**WHAT IS NEEDED:**
Using the entries that follow, state how many lines contain "GenerationSoftware", with no other words.

**SOURCE MATERIAL:**

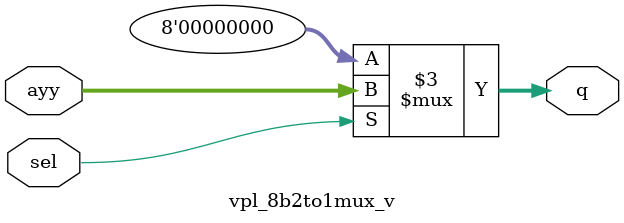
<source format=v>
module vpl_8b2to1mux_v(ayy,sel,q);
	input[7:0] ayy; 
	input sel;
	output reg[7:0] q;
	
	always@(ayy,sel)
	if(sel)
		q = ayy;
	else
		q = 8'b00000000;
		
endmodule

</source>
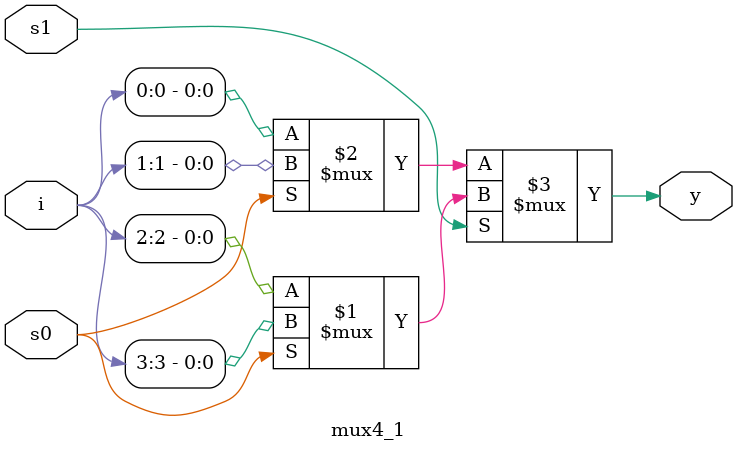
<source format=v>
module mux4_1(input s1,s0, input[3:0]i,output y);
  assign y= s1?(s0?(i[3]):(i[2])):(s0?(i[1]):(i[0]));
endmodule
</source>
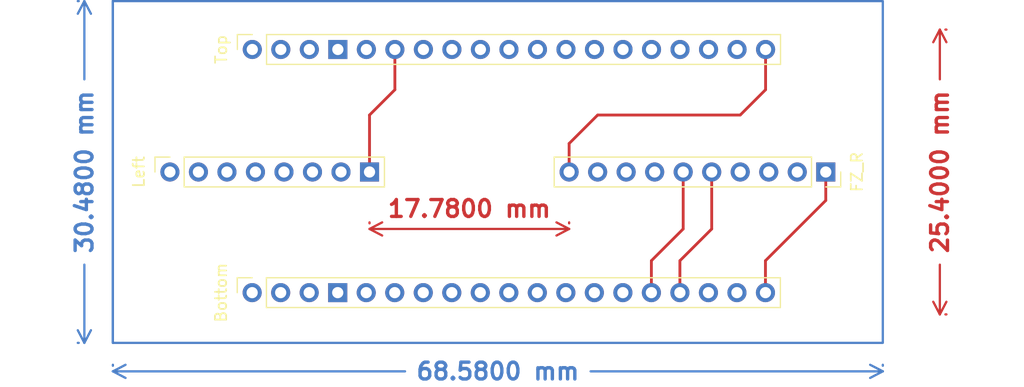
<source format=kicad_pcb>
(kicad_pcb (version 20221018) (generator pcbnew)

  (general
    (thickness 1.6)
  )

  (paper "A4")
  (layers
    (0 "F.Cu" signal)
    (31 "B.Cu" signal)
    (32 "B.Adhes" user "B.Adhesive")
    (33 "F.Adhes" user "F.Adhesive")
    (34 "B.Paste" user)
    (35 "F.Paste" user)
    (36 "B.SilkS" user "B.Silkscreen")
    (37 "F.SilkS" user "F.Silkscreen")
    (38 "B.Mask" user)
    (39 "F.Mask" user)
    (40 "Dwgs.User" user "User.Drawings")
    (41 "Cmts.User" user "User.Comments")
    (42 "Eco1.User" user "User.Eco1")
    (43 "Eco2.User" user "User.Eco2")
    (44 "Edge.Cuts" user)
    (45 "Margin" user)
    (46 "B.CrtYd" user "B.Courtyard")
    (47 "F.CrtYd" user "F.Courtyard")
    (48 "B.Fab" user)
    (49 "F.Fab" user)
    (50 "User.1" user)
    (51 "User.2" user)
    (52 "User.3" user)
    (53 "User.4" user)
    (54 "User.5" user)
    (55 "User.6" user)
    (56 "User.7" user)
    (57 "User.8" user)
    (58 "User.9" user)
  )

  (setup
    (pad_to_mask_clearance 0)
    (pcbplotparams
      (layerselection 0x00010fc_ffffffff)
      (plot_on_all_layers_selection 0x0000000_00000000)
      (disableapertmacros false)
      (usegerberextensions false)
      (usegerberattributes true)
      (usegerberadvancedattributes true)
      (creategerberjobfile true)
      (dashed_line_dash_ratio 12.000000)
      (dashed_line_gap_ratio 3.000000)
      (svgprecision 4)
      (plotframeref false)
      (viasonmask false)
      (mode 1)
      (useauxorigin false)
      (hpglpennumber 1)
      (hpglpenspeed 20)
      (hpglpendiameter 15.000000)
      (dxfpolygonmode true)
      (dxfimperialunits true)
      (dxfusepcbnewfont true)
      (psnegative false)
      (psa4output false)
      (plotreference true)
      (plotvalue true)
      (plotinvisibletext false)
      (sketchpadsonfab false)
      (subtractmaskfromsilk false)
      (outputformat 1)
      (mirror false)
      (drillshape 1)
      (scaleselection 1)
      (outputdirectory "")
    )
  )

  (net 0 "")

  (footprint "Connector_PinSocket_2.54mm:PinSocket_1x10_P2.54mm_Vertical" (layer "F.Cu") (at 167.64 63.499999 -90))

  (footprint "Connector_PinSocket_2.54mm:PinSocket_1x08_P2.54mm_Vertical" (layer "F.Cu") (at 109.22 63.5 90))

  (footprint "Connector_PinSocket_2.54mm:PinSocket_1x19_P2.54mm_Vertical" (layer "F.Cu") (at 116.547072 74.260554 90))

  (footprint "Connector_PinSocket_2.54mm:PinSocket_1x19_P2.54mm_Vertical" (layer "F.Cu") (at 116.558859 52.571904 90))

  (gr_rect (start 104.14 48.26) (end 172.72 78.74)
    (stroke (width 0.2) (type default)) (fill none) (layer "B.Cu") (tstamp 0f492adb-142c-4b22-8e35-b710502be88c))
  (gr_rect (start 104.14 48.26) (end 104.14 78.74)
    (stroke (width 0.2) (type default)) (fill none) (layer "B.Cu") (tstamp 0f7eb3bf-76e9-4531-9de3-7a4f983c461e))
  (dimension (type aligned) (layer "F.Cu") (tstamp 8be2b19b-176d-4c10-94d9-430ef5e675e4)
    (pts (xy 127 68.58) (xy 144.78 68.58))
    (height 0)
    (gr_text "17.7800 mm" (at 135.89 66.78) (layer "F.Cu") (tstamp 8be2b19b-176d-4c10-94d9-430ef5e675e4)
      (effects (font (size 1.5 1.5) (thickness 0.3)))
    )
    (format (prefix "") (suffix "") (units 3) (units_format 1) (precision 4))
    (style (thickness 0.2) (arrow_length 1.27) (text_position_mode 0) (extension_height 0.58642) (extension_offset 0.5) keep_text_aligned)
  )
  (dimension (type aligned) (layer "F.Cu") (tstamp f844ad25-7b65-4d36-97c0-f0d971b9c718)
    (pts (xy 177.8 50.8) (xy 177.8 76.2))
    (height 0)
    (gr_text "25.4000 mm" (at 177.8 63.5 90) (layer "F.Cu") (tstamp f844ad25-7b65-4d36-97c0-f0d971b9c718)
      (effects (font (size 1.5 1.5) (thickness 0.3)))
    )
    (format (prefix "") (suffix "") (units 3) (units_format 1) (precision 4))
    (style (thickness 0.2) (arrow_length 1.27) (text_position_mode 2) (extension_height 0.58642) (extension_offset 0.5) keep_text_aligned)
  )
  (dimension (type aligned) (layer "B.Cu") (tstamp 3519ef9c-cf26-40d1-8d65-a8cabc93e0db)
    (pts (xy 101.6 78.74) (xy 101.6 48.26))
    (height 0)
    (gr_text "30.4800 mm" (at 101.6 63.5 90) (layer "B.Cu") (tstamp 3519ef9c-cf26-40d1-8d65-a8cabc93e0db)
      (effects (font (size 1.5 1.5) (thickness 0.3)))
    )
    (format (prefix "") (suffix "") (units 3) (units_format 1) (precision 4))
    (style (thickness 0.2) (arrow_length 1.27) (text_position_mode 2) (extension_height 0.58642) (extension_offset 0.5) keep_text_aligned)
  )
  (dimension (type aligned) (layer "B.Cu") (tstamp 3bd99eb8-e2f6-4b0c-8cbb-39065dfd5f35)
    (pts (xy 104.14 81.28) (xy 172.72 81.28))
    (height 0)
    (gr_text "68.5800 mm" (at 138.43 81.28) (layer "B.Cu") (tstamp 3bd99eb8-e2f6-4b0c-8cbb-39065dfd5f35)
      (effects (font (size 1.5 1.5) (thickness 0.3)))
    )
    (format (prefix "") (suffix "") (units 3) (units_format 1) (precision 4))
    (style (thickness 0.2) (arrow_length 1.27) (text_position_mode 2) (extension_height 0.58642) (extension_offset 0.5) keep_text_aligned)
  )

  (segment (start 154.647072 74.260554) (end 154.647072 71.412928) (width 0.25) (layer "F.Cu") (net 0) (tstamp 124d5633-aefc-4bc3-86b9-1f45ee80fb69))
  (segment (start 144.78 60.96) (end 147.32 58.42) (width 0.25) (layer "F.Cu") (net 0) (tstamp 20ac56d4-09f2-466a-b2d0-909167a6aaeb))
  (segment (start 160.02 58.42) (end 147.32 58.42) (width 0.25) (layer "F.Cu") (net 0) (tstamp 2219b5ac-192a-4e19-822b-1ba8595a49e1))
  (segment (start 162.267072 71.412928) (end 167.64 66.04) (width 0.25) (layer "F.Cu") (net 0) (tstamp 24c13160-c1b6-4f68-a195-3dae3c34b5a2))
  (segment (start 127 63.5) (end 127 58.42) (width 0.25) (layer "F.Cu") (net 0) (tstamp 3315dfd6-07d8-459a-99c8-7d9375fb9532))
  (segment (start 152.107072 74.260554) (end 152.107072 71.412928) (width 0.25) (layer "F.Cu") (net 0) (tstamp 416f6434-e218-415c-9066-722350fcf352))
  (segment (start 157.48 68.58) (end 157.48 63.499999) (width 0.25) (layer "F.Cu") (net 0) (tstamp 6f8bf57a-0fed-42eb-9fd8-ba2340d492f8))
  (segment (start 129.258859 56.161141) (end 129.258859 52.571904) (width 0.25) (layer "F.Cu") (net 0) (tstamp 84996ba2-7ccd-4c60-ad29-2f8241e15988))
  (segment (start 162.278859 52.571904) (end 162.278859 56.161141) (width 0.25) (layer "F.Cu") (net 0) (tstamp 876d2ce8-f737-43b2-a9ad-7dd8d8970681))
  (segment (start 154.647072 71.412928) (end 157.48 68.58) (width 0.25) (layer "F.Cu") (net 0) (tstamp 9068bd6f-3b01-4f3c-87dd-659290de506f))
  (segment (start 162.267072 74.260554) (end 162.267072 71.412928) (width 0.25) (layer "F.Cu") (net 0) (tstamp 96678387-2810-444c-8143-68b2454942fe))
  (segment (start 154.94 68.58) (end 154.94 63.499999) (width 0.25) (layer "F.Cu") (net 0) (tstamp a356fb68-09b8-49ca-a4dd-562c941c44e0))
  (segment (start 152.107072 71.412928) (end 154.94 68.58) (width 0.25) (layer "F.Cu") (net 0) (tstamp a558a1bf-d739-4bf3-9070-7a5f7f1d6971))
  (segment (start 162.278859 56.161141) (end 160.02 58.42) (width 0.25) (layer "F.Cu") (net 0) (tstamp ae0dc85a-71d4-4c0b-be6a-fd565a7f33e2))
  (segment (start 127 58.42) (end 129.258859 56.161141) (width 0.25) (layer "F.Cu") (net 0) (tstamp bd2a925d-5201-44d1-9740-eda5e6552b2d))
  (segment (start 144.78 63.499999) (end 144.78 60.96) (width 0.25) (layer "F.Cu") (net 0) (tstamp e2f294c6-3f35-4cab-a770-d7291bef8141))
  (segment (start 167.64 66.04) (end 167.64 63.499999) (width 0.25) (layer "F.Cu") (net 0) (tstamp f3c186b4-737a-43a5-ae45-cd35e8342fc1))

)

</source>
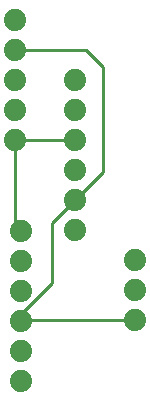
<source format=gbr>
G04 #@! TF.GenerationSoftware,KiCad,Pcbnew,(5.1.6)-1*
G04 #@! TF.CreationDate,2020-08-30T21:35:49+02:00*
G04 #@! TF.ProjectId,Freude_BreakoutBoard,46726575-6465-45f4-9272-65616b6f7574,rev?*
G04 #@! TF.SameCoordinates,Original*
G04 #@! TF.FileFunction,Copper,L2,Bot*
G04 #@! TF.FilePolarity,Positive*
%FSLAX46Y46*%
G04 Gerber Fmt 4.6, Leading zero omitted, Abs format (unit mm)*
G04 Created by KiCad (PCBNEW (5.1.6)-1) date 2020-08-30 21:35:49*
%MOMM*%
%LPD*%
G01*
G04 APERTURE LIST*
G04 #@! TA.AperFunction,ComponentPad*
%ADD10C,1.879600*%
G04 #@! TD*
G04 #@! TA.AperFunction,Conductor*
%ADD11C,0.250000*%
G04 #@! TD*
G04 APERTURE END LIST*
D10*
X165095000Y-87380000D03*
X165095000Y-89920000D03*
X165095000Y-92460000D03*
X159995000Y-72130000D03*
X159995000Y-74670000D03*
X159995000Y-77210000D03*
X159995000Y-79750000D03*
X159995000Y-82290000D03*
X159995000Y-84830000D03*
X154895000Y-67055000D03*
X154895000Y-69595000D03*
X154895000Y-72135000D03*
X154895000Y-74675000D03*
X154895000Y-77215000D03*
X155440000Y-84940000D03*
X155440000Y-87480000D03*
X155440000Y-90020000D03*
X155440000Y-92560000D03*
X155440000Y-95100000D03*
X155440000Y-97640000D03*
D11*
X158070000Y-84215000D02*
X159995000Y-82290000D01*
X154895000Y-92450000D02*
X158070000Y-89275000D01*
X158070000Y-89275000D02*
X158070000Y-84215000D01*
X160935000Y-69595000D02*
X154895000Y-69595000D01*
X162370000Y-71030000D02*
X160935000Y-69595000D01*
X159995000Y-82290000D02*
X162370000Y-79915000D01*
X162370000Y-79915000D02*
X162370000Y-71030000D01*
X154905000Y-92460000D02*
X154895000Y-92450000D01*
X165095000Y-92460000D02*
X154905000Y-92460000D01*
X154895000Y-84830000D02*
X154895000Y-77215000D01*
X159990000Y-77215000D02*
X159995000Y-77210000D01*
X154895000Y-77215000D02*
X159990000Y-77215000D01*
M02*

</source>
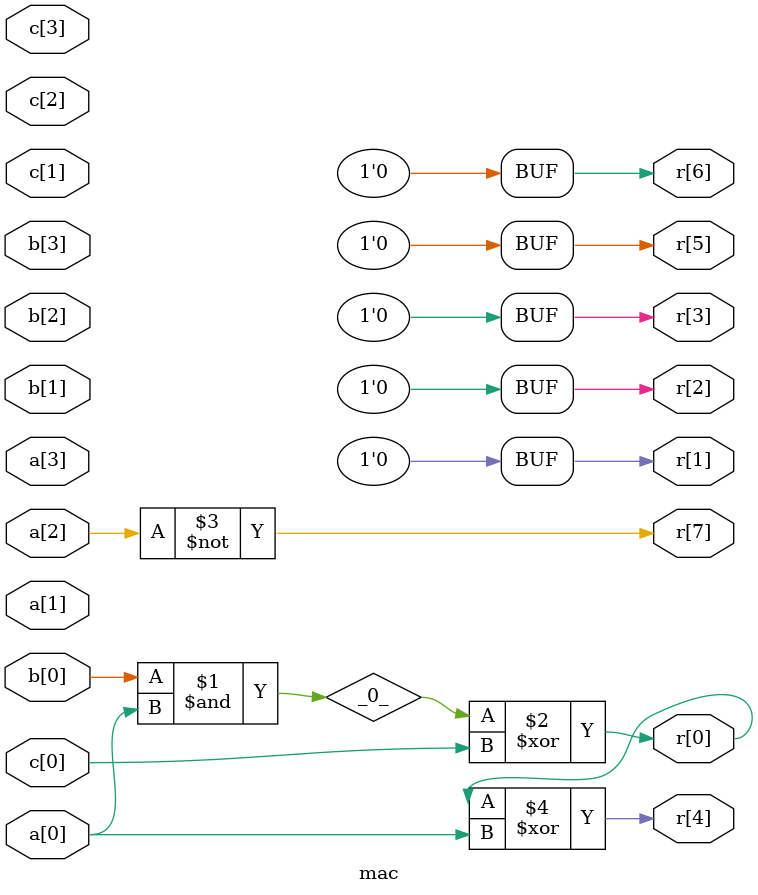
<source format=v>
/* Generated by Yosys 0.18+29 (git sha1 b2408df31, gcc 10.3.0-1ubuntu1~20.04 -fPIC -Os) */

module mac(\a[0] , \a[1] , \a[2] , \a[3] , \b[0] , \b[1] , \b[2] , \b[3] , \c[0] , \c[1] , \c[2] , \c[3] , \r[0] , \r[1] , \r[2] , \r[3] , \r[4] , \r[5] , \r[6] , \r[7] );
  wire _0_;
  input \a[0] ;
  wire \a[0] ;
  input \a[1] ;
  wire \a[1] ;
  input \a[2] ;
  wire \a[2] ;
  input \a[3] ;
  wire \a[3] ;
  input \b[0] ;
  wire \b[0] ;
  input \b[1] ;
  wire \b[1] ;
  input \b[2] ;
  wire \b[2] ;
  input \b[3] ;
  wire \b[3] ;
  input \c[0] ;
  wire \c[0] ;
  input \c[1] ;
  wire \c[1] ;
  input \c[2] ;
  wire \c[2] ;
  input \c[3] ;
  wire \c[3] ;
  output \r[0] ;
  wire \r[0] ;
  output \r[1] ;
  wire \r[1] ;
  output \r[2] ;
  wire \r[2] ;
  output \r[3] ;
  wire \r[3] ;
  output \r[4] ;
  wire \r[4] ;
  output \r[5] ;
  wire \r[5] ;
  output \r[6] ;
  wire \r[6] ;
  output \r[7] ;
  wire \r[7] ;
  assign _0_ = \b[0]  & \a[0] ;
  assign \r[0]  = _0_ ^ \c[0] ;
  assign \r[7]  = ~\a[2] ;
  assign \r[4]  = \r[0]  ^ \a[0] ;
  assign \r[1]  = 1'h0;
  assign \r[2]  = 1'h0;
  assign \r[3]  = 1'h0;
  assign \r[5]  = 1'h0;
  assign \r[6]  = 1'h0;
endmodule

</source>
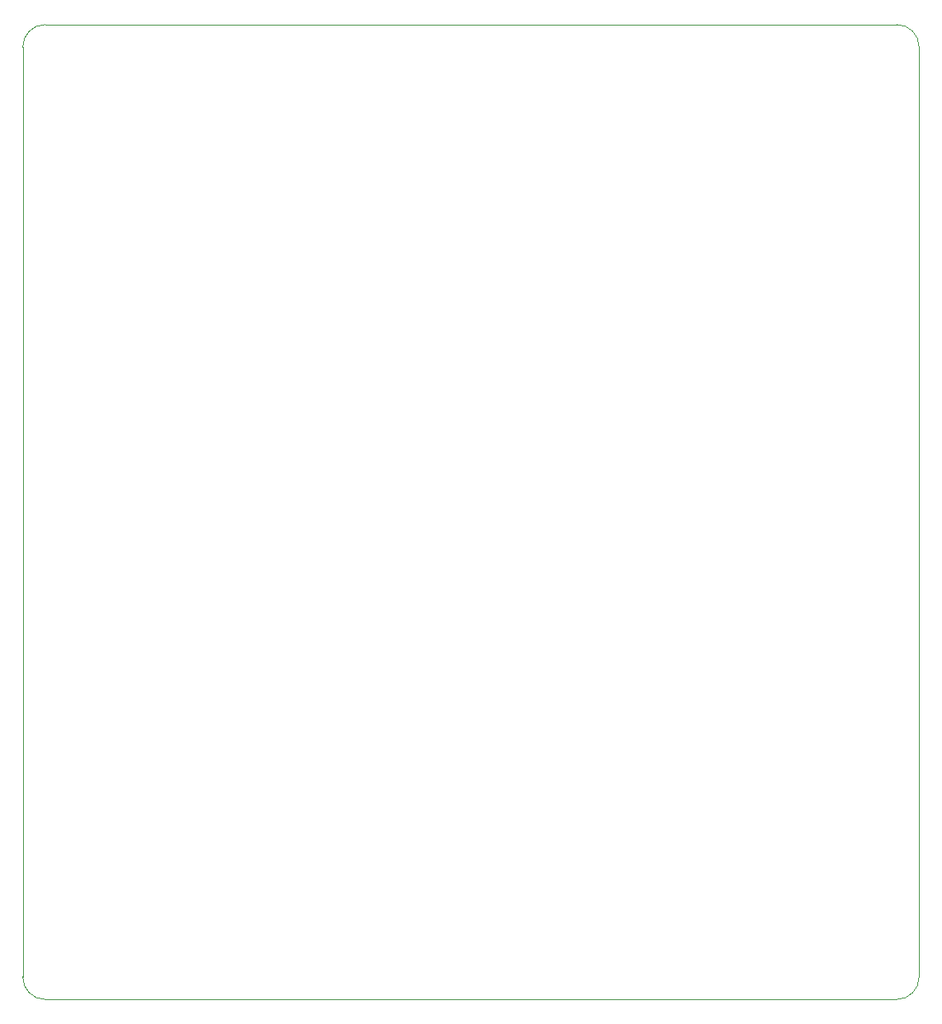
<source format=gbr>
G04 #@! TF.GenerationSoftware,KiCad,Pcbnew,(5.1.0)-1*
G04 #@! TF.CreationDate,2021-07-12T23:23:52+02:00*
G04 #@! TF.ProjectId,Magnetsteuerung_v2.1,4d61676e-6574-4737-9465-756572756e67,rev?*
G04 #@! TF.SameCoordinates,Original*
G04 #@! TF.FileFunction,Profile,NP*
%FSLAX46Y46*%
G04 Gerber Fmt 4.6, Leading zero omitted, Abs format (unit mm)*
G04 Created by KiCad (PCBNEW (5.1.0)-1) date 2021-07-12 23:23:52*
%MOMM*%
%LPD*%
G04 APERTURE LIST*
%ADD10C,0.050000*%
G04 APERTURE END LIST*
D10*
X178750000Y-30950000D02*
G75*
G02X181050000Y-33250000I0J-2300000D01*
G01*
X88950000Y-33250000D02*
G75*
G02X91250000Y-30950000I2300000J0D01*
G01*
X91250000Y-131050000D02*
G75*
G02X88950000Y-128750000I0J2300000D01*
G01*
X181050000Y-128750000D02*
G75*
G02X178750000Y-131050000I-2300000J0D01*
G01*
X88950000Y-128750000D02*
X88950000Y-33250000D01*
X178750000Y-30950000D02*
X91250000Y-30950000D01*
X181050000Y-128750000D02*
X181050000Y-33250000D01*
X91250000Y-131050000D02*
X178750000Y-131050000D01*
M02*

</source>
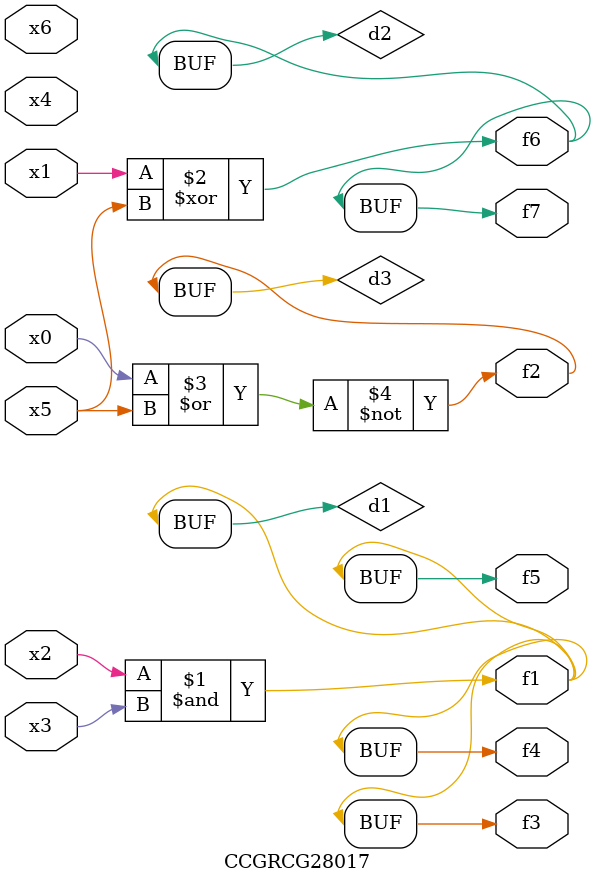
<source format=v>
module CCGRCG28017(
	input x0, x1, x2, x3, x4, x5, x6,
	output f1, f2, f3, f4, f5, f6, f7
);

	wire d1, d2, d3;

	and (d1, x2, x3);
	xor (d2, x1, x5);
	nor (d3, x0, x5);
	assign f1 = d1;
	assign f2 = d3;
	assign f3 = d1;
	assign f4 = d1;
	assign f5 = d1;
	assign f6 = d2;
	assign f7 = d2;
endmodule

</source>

**ANSWER TO THIS EXERCISE:**
2